Royal historian and expert Robert Lacey is emphatic. “Thursday is make or break. It is not the last chance, but it is the best chance.”
Lacey was talking to The Daily Beast about the chances of fraternal reconciliation between Prince Harry and Prince William at an unveiling later this week of a statue of Princess Diana at Kensington Palace, the most hotly anticipated royal photocall of the year.
Lacey, having spent the past few years crafting a newly-updated book about William and Harry entitled Battle of Brothers, is the undisputed expert on the extraordinary royal feud that has transfixed global attention since it exploded into public view less than two years ago.
Like many observers of this bizarre narrative, Lacey, who also moonlights as historical consultant for the Netflix show The Crown, sees a long list of reasons why the brothers should reconcile but very little sign that they actually will.
Lacey told The Daily Beast, “It’s a very difficult situation. It’s easy for outsiders to say ‘get over it,’ but it’s a lot to get over: accusations of racism, accusations of bullying behavior, these are very serious things, and so far, one sees no sign of backing down on either side.”
It was in October 2019 that an edge-of-tears-Meghan Markle, in an interview with ITV’s Tom Bradby, revealed, “Not many people have asked if I’m OK.”
That comment lit the fuse that led to the explosion of her and Harry leaving the royal family. The couple subsequently accused the royals of racism and ignoring Meghan’s suicidal ideations in an interview with Oprah, while the royals (pre-emptively) struck back, accusing Meghan of bullying royal staff just days before Harry and Meghan’s bombshell aired.
Harry and Meghan’s friends, William’s friends and courtiers at the palace, says Lacey, are all heartily sick of the feud. “Everyone else is keen to move on, but in respect of this dispute, the brothers themselves seem stuck in the past, fighting out some personal battle,” he said.
Lacey added, “If you look at the actual grounds of the dispute between them, it arguably starts with William’s suggestion that Harry should move more slowly, and William questioning Harry whether he was sure “this girl” would fit into their system.”
[Omid Scobie and Carolyn Durand said in their book Finding Freedom that Harry detected snobbism in the words “this girl” when William advised him, “Take as much time as you need to get to know this girl.”]
Lacey told The Daily Beast, “Well, the brothers got over that. But, as I reveal in the update of the book, the split of the households came about with the revelations to William of the allegations of bullying against Meghan.”
Lacey argues convincingly that, despite the seriousness of the charges on both sides, the Windsors would not now be in a full-blown internecine war were it not for “personal factors” and the inevitable complications of inherited seniority.
“In the book, I did go back and examine the roots of the conflict. You can trace it back to when Harry, aged 4, says to his brother, ‘I don’t have to behave because I am not going to be king.’”

> _RECORDS SUPPLIED_:

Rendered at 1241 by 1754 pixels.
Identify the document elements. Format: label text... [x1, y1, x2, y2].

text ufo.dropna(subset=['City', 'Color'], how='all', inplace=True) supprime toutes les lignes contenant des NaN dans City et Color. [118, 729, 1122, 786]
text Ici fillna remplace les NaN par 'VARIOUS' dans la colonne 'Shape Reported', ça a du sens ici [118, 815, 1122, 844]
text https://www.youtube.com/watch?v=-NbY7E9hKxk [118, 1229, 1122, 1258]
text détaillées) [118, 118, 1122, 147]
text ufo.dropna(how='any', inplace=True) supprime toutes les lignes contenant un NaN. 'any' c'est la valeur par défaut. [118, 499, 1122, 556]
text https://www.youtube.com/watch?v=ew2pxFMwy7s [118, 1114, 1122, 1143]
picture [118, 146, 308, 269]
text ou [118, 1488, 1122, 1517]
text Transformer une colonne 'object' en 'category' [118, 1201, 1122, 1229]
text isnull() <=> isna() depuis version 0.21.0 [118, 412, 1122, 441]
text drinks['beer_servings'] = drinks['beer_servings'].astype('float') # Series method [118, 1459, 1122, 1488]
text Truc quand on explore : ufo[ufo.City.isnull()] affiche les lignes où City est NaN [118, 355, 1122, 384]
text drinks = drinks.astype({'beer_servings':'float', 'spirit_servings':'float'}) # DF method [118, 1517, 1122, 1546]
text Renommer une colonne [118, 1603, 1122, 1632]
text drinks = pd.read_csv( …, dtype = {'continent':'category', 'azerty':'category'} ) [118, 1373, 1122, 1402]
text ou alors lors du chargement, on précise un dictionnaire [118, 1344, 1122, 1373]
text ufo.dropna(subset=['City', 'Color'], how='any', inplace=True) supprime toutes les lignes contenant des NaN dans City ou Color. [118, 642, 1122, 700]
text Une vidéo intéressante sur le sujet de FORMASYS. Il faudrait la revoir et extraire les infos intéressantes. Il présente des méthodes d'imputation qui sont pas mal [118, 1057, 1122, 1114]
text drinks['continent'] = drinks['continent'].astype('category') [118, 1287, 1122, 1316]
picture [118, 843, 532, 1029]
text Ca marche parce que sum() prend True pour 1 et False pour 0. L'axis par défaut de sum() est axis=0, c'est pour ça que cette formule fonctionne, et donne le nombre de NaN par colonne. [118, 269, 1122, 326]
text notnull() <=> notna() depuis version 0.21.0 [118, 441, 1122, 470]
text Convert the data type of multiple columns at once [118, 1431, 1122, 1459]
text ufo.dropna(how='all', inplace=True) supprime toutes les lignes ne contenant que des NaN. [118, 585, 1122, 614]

> _WRITTEN EXERCISE A_: Return the part of the royal feud article starting with "It was in October" and going on through "Meghan’s bombshell aired.", copied word for word.
> _WRITTEN EXERCISE B_: According to the royal feud article, which show does Lacey work on as historical consultant?

> _WORKED ANSWER A_:
It was in October 2019 that an edge-of-tears-Meghan Markle, in an interview with ITV’s Tom Bradby, revealed, “Not many people have asked if I’m OK.”
That comment lit the fuse that led to the explosion of her and Harry leaving the royal family. The couple subsequently accused the royals of racism and ignoring Meghan’s suicidal ideations in an interview with Oprah, while the royals (pre-emptively) struck back, accusing Meghan of bullying royal staff just days before Harry and Meghan’s bombshell aired.

> _WORKED ANSWER B_: The Netflix show The Crown.